Un refus de genres qui refuse de s'y laisser cantonner

Ce tome contient une histoire complète et indépendante de toute autre. Il comprend les 5 épisodes, initialement parus en 2002 (publiés par Vertigo), écrits, dessinés et encrés par Gilbert Hernandez. Cette histoire est en noir & blanc (elle était parue en couleurs à l'origine).


Cette histoire commence par un prologue de 4 pages réalisé spécialement pour cette édition, 6 images cryptiques pour les 2 premières pages, un adieu d'une mère à son enfant pour les 2 suivantes. Mike Chang semble regagner connaissance abruptement sur la voie publique, dans un beau costume, avec une trace de rouge à lèvres sur la joue droite, et une carte d'identité au nom de Clarence Gideon.
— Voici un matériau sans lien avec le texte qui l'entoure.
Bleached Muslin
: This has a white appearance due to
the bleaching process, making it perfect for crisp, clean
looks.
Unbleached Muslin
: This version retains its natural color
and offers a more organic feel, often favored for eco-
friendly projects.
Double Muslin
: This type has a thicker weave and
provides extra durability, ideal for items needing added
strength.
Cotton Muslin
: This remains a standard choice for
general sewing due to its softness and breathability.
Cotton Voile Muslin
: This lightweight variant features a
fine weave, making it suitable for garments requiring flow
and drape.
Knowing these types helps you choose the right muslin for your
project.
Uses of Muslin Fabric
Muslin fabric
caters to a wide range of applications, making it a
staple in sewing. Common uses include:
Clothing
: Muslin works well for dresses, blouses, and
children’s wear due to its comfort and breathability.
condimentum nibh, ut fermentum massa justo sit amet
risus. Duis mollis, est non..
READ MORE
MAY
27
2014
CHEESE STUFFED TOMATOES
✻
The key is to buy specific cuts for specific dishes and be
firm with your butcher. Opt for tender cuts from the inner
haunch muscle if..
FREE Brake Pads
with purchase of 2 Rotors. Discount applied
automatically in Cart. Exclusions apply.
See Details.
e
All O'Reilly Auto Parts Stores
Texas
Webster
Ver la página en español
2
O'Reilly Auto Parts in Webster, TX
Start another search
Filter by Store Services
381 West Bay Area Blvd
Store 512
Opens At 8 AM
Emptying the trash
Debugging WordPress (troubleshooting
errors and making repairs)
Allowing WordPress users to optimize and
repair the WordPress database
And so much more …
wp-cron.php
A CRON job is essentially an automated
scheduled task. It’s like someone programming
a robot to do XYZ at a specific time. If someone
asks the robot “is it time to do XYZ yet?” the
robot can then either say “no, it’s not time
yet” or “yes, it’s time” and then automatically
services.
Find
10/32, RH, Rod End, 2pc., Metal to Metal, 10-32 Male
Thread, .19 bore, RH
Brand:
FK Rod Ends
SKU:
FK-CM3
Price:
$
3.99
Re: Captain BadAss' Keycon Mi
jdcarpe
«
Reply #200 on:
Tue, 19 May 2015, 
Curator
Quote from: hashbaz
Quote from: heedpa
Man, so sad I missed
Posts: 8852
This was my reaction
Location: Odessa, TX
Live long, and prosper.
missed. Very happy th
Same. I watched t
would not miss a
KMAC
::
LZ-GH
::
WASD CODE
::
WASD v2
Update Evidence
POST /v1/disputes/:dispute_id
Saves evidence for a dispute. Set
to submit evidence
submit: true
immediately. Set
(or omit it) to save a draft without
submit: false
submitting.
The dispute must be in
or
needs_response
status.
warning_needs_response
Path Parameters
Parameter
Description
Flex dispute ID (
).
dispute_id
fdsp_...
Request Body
Il prend un taxi pour aller se faire emmener à la Police, puis à l'hôpital. Il finit par se faire déposer au domicile de Clarence Gideon, où il rencontre sa femme (la grand-mère de Devon Gideon, un inspecteur de police), et son chien Yancy. Il s'enfuit de cette maison et tombe sur Joe Hook (visiblement une vieille connaissance) qui l'emmène en voiture dans une ruelle. Pendant ce temps-là, Sammy et Tigre (un couple de personnes de petite taille) vont à la plage. Ils s'installent non loin d'Echo (une petite fille avec un bandeau noir sur l'œil gauche) et de sa mère Paula.


Fantagraphics poursuit la réédition complète des œuvres de Gilbert Hernandez, y compris celles réalisées pour d'autres éditeurs. Cet auteur est surtout connu pour ses histoires publiées dans le magazine "Love and Rockets" (avec celles de son frère Jaime), et publiée en recueil, à commencer par Heartbreak soup. Par le biais de l'histoire croisée de dizaines de personnages, il évoque aussi bien la condition latino, que les affres de l'existence humaine, avec un soupçon de réalisme magique. Avant d'ouvrir une de ses œuvres, le lecteur sait qu'il y a des risques qu'il ne saisisse pas tout.


La séquence d'ouverture conforte le lecteur dans le fait qu'il se plonge dans une œuvre hermétique et complexe. La distribution de personnages augmente de page en page, avec des liens intergénérationnels, des non-dits, et des événements qui s'enchaînent sans logique apparente. Pourquoi y a-t-il une trace de rouge à lèvres sur la joue de Mike Chang ? Mystère. Pourquoi Joe Hook se fait-il passer pour le chef d'un gang "Les Overboys" qui cherche à le descendre ? Mystère. Pourquoi cette petite fille porte-t-elle un bandeau noir sur un œil, et joue-t-elle avec la peau complète d'un être humain ? Mystère.


Dans un premier temps, le lecteur est complètement désorienté, incapable de trouver une logique aux événements, encore moins une explication. Il se laisse donc porter par les situations extraordinaires. Mike Chang est un étranger dans son propre corps, essayant de retrouver sa vie, comme si la conscience d'un individu devait réapprendre à se connaître après des années d'existence. Cette conscience se confronte à la vision et aux souvenirs que les autres ont de d'elle.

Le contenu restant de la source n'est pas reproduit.